● **WHAT THE TASK ASKS**:
Of all the lines below, return only those starting with the line holding "wrist: (754, 483)" and going on through the line holding "ring tip: (659, 234)", exactly as written.

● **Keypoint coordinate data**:

───

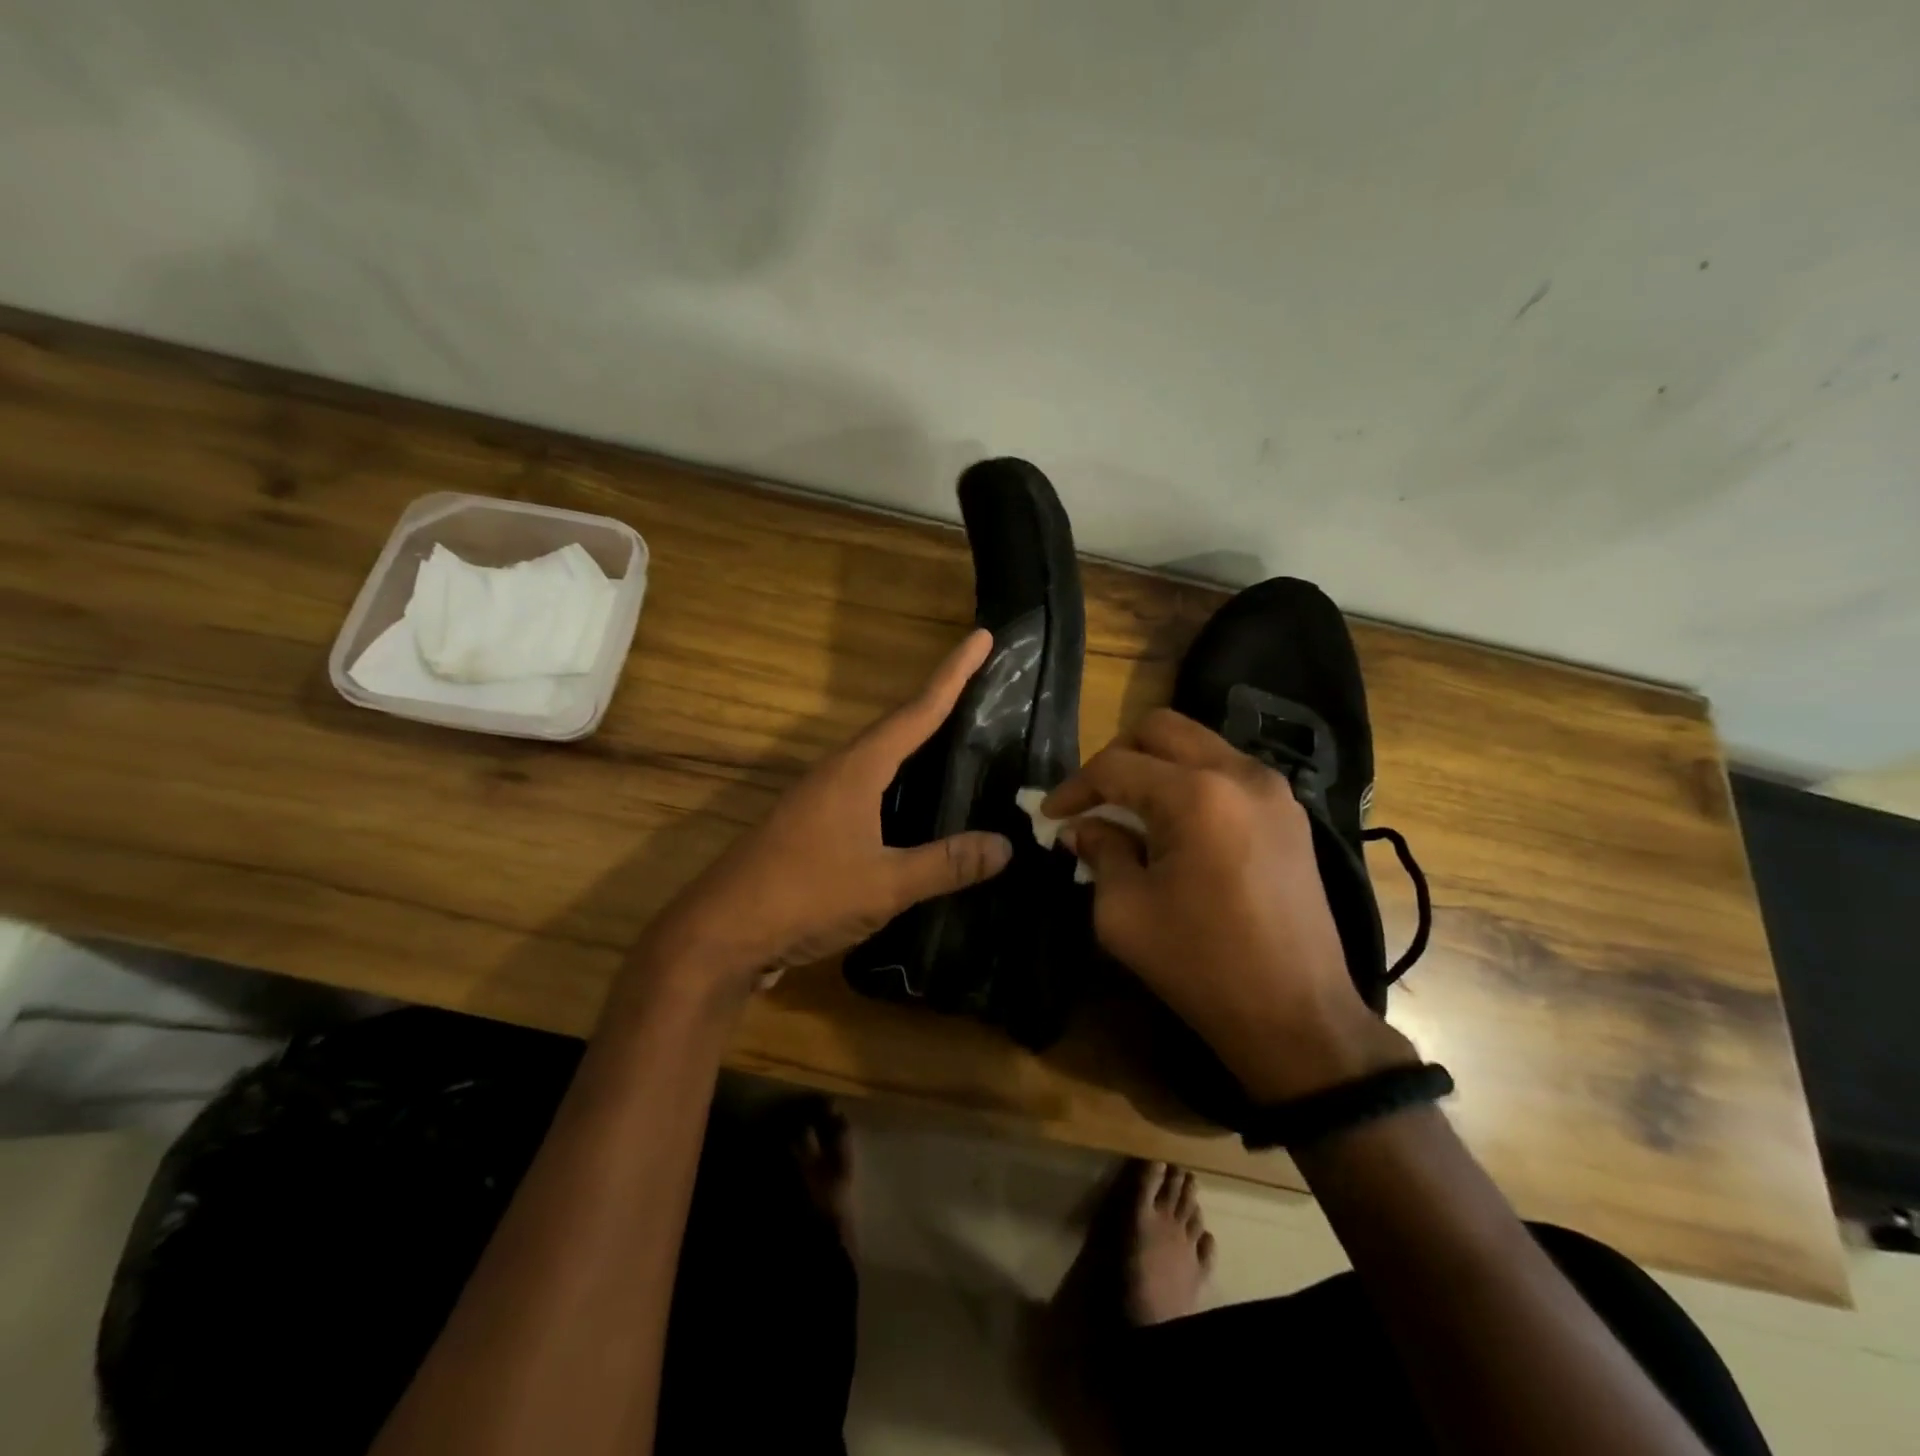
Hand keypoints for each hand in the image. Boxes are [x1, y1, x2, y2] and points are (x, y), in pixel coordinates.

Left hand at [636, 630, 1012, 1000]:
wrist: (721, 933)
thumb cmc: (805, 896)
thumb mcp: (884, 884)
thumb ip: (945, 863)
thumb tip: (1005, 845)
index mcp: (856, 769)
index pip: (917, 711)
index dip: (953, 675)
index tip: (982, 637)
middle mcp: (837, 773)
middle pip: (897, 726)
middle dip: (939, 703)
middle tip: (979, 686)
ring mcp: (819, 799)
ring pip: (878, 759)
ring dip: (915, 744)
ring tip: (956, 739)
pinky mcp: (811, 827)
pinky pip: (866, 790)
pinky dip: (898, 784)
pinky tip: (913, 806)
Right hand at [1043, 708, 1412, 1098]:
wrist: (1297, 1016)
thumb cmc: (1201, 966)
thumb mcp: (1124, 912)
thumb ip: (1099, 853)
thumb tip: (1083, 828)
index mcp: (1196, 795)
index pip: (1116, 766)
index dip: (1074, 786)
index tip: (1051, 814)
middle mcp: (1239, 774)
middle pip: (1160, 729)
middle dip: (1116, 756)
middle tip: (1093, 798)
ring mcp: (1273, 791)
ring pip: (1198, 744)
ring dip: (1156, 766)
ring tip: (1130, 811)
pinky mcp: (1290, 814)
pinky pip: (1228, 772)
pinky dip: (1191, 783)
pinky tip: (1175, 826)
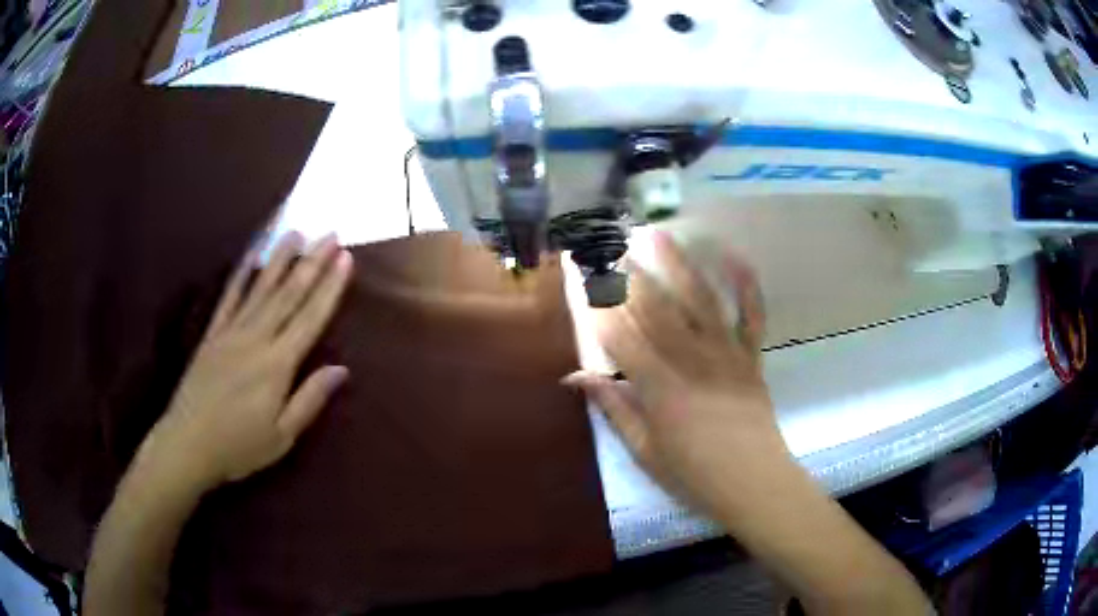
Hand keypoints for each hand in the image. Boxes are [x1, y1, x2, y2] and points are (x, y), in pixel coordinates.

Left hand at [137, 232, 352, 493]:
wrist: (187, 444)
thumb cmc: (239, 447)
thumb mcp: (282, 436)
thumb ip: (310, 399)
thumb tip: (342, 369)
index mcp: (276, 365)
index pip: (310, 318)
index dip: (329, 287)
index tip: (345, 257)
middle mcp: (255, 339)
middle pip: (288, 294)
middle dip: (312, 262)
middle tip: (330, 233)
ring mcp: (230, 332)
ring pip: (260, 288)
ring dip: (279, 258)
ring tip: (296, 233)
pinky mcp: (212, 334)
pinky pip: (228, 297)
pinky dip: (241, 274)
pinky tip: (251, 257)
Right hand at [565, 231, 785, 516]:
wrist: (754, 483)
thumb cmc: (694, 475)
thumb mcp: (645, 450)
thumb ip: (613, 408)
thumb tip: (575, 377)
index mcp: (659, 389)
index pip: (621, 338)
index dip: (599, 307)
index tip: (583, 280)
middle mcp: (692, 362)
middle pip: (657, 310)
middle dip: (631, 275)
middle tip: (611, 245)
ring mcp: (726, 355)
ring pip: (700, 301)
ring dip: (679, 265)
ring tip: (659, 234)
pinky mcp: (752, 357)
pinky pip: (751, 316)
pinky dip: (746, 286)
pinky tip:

───

● **EXPECTED ANSWER**:
wrist: (754, 483)
thumb cmc: (694, 475)
thumb mcp: (645, 450)
thumb ip: (613, 408)
thumb tip: (575, 377)
index mcp: (659, 389)
index pip: (621, 338)
index dip: (599, 307)
index tip: (583, 280)
middle mcp: (692, 362)
middle pip: (657, 310)
middle dip: (631, 275)
middle tip: (611, 245)
ring mcp: (726, 355)
ring pip: (700, 301)
ring dip: (679, 265)
ring tip: (659, 234)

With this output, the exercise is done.